» **What this task involves**
Going through the entries, how many lines include the string "anchor"? Answer only with the number.

--- Input material ---

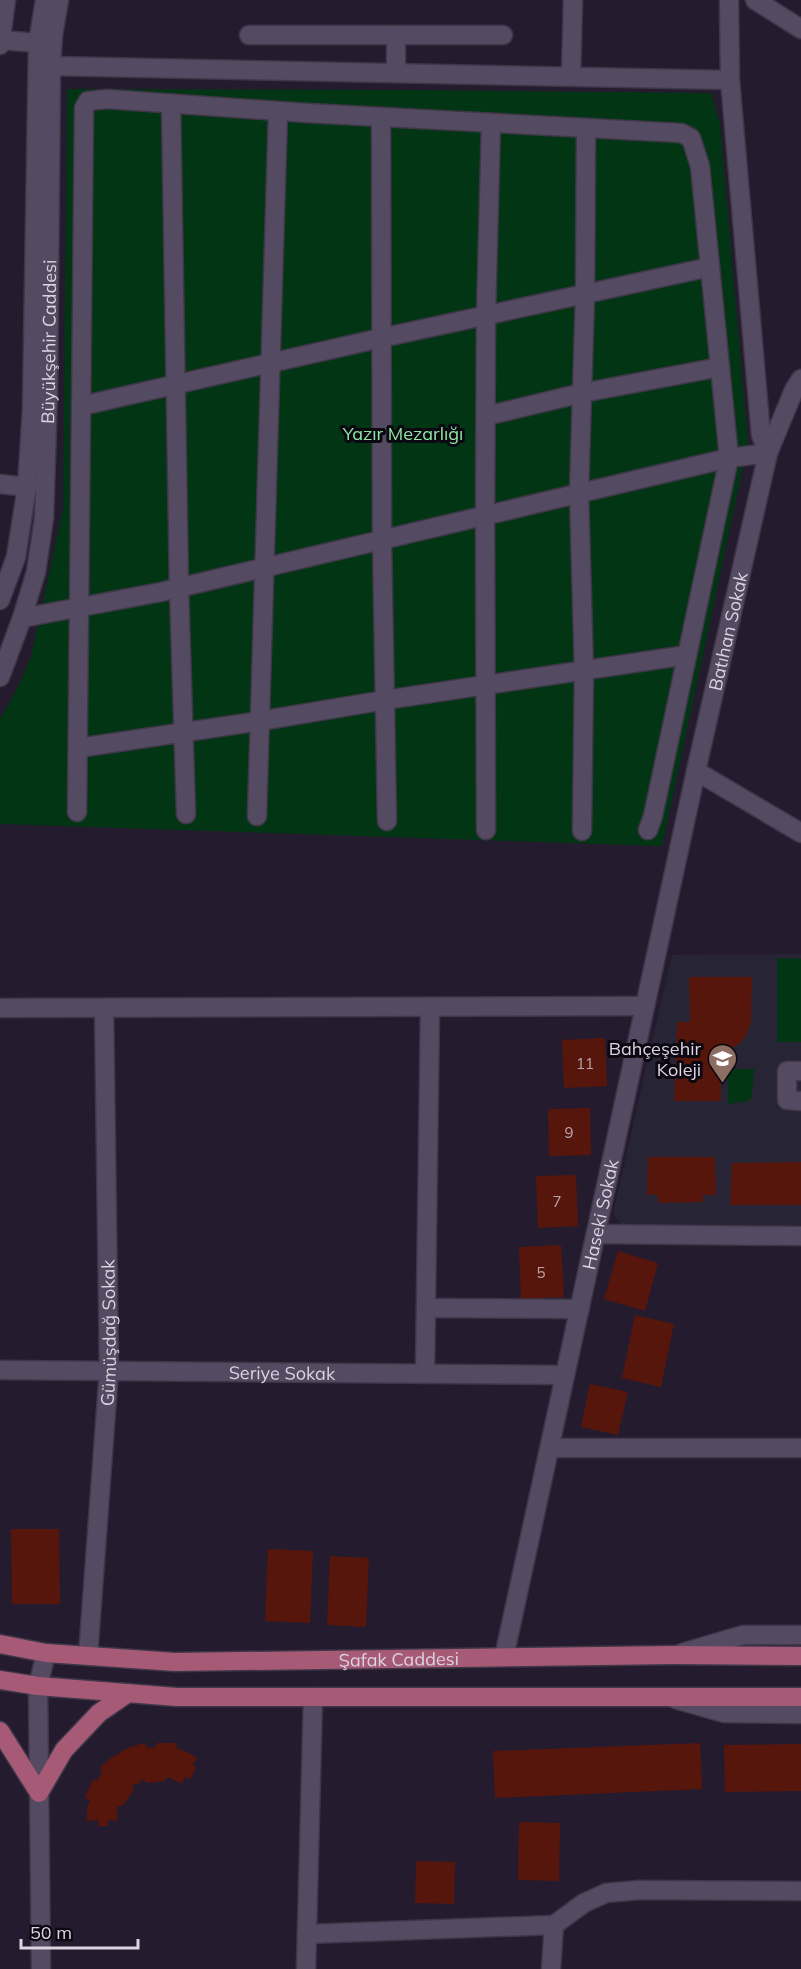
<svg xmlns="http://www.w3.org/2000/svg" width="801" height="1969" viewBox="0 0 801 1969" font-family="Mulish,sans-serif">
	<rect width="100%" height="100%" fill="#251b2f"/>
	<!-- education -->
	<path fill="#272535" d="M801,954v271l-178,1 -10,-12 59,-259z"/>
	<!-- green -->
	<path fill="#023514" d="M67,89l355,1 289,3 9,31 28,320 -86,402 -662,-22v-105l17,-30 14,-32 32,-148z
		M777,958l24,1v83h-24z
		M728,1069h26l-2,27 -3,5 -21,3z"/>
	<!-- building -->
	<path fill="#56160c" d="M689,977h63l-1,45 -4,12 -8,10 -10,6 -9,1 1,50h-47l3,-79h13z
		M605,1038l2,48 -43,2 -2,-48z
		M590,1108l1,47 -42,1 -1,-47z
		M648,1157h67l1,38h-13v7l-44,1 -2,-9 -10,1z
		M801,1162v43h-71l2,-42z
		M576,1175l2,51 -40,2 -2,-52z
		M561,1245l3,52 -43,2 -2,-52z
		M618,1251l40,12 -13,48 -41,-12z
		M635,1315l39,9 -13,63 -39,-9z
		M590,1384l38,8 -10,43 -37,-8z
		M11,1529h48l1,75h-48z
		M268,1549l45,2 -3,72 -45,-2z
		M330,1556l39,2 -3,69 -39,-2z
		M144,1743l4,5h6l3,-5h19l1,5 20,9 -4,7 3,4 -6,11 -6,-2 -2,7 -14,-7 -4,4 -17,2 -4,-4 -4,5h-6v7l-10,14 -6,2v14l-9,-1v6h-10l1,-6 -12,1v-13l3,-7 -5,-3 8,-19 3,2 6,-7 -2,-6 11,-10 17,-10z
		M700,1743l2,46 -207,9 -2,-47z
		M801,1744v47l-76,1 -1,-47z
		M519,1822l41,1 -1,58 -41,-1z
		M416,1861l39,1 -1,42 -39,-1z"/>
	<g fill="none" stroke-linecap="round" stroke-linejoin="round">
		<defs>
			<g id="minor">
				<path d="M729,0l1,80 31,355 7,18"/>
				<path d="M755,0l46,29"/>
				<path d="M249,35h254"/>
				<path d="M396,35v38"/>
				<path d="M2,40l36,3"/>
				<path d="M0,45l6,-45"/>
				<path d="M51,66l679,14"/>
				<path d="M571,76l2,-76"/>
				<path d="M171,104l8,484 7,226"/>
				<path d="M381,117l1,423 5,281"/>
				<path d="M81,406l300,-68 329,-71"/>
				<path d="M486,416l96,-23 138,-26"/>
				<path d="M0,484l27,3"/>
				<path d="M0,600l16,-43 11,-70 5,-79 6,-365 7,-43"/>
				<path d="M22,618l139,-26 568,-134 39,-5"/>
				<path id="s1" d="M0,677l22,-59 14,-46 8,-54 4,-126 3,-326 2,-31 6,-35"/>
				<path d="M78,748l182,-27 125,-21 302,-45"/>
				<path d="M696,771l105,62"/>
				<path d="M77,812l7,-704 4,-7 19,-2 200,14 374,20 10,5 9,28 29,292 -76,358 -5,14"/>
				<path d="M257,816l21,-705"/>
				<path d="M486,830l-1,-314 1,-200 5,-193"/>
				<path d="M582,831l2,-160 -5,-178 6,-198 1,-167"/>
				<path d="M0,1008l645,-2"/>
				<path d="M801,1071h-14v29l14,1"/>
				<path d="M596,1234l205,2"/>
				<path d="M426,1308l154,1"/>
				<path id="s2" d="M0,1370l565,5"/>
				<path d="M425,1373l5,-366"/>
				<path d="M550,1448h251"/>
				<path d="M682,1653l61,-18h58"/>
				<path id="s3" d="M88,1656l21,-286 -5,-362"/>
				<path id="s4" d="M504,1657l192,-886 72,-318 26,-63 7,-11"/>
				<path d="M675,1699l49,14 77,1"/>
				<path d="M307,1934l247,-9 30,-22 22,-10 33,-3 162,1"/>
				<path d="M41,1969l-3,-283 8,-33"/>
				<path d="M306,1969l7,-272"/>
				<path d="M551,1969l3,-44"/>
			</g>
			<g id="major">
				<path id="s5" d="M0,1644l46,9 129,9 498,-7 128,1"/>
				<path d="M0,1680l38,6 139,11h624"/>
				<path d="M0,1731l39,62 25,-43 35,-37 29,-20"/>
			</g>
		</defs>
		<!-- minor casing -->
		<use href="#minor" stroke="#3f3748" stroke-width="21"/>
		<!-- major casing -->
		<use href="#major" stroke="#3f3748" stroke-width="21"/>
		<!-- minor -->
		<use href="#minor" stroke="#544a61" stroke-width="18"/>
		<!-- major -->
		<use href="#major" stroke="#a65a76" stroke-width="18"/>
	</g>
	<!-- icons -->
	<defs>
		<symbol id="school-pin" viewBox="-11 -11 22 30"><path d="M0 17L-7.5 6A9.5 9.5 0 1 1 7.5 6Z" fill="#8d6e63" stroke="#0c0811"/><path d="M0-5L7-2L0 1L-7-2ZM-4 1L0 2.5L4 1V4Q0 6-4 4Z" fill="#fff"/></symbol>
	</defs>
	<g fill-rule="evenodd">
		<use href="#school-pin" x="706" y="1042" width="33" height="45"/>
	</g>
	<g text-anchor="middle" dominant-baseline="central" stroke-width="6" stroke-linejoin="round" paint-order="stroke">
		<!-- number labels -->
		<g font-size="15" fill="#baa5ac">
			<text x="585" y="1063">11</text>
			<text x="569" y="1132">9</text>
			<text x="557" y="1201">7</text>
			<text x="541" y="1272">5</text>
		</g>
		<!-- street labels -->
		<g font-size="18" fill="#dbd5e2" stroke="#0c0811">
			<text stroke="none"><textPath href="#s1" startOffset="342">Büyükşehir Caddesi</textPath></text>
			<text stroke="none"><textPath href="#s4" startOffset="1050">Batıhan Sokak</textPath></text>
			<text stroke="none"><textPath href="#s4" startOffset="453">Haseki Sokak</textPath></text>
			<text stroke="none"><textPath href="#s3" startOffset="324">Gümüşdağ Sokak</textPath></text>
			<text stroke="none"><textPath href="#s2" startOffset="282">Seriye Sokak</textPath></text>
			<text stroke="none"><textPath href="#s5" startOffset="400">Şafak Caddesi</textPath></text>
		</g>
		<!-- park labels -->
		<g font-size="18" fill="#90e7a3" stroke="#0c0811">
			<text x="403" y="433">Yazır Mezarlığı</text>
		</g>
		<!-- poi labels -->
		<g font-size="18" fill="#dbd5e2" stroke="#0c0811" text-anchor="end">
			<text x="701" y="1048">Bahçeşehir<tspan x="701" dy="21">Koleji</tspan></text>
		</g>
	</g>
	<!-- scale -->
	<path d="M21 1939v9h117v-9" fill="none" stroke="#dbd5e2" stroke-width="3"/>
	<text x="30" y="1939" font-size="18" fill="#dbd5e2" stroke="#0c0811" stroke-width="4.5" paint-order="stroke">50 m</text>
</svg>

---

» **Solution below**
2